Scène III

Alcidon, Célidan, Philiste

Alcidon met l’épée à la main.
Philiste, à la bonne heure, un miracle visible

T’a rendu maintenant à l’honneur plus sensible,

Puisqu’ainsi tu m’attends les armes à la main.

J’admire avec plaisir ce changement soudain,

Et vais…

Célidan
Ne pense pas ainsi…

Alcidon
Laisse-nous faire ;

C’est en homme de cœur qu’il me va satisfaire.

Crains-tu d’être témoin d’une bonne action ?

Philiste
Dieux ! ce comble manquait à mon affliction.

Que j’éprouve en mon sort une rigueur cruelle !

Ma maîtresse perdue, un ami me querelle.

Alcidon
Ta maîtresse perdue !

Philiste
Hélas ! hier, des voleurs…

Alcidon
Je n’en veux rien savoir, va le conter ailleurs ;

Je ne prends point de part aux intérêts d’un traître ;

Et puisqu’il est ainsi, le ciel fait bien connaître

Que son juste courroux a soin de me venger.

Philiste
Quel plaisir, Alcidon, prends-tu de m’outrager ?

Mon amitié se lasse, et ma fureur m’emporte ;

Mon âme pour sortir ne cherche qu’une porte.

Ne me presse donc plus dans un tel désespoir :

J’ai déjà fait pour toi par-delà mon devoir.

Te peux-tu plaindre encor de ta place usurpée ?

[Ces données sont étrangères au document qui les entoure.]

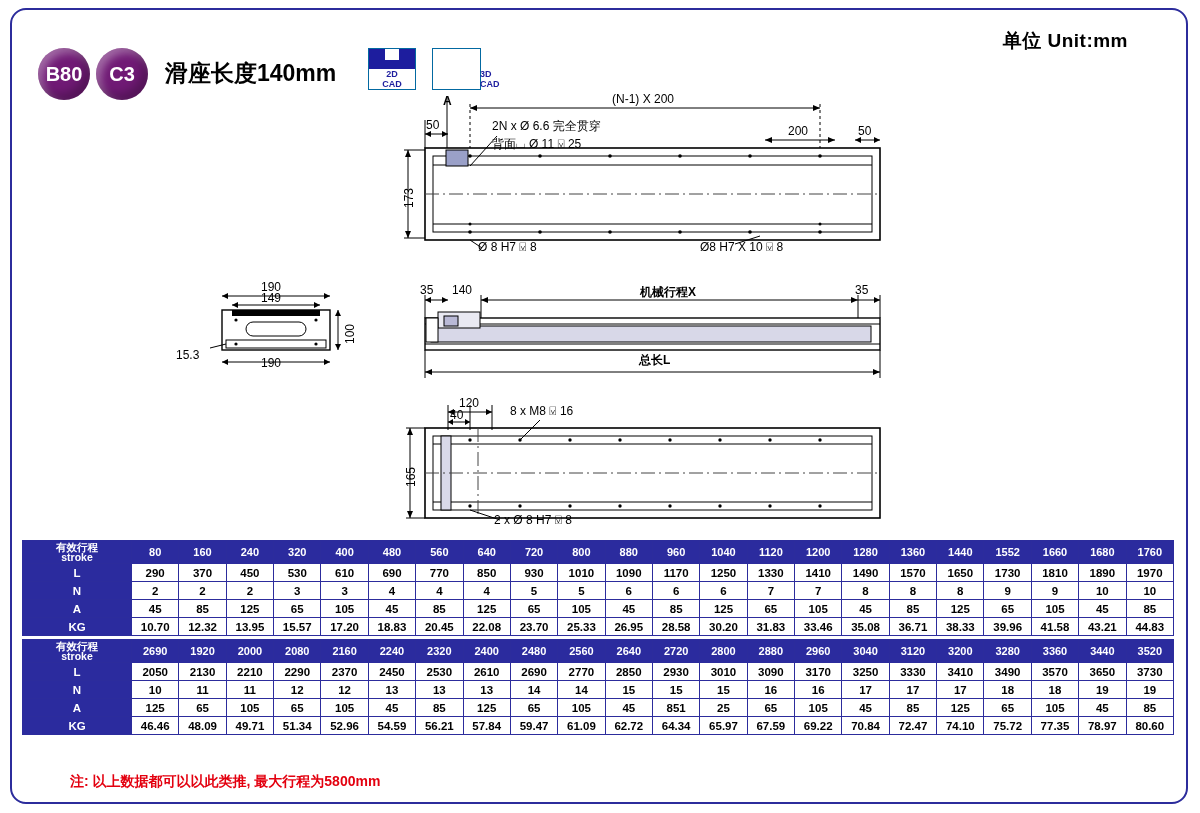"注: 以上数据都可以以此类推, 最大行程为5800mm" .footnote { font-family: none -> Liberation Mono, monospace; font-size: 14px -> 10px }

J’ai renvoyé Géron à coups de plat d’épée ;

J’ai menacé Florange, et rompu les accords

Qui t’avaient su causer ces violents transports.

Alcidon
Entre des cavaliers une offense reçue

Ne se contente point d’une si lâche issue ;

Va m’attendre…

Célidan , à Alcidon.
Arrêtez, je ne permettrai pas

Qu’un si funeste mot termine vos débats.

Philiste
Faire ici du fendant tandis qu’on nous sépare,

C’est montrer un esprit lâche autant que barbare.

Adieu, mauvais, adieu : nous nous pourrons trouver ;

Et si le cœur t’en dit, au lieu de tant braver,

J’apprendrai seul à seul, dans peu, de tes nouvelles.

Mon honneur souffrirait des taches éternelles

À craindre encor de perdre une telle amitié.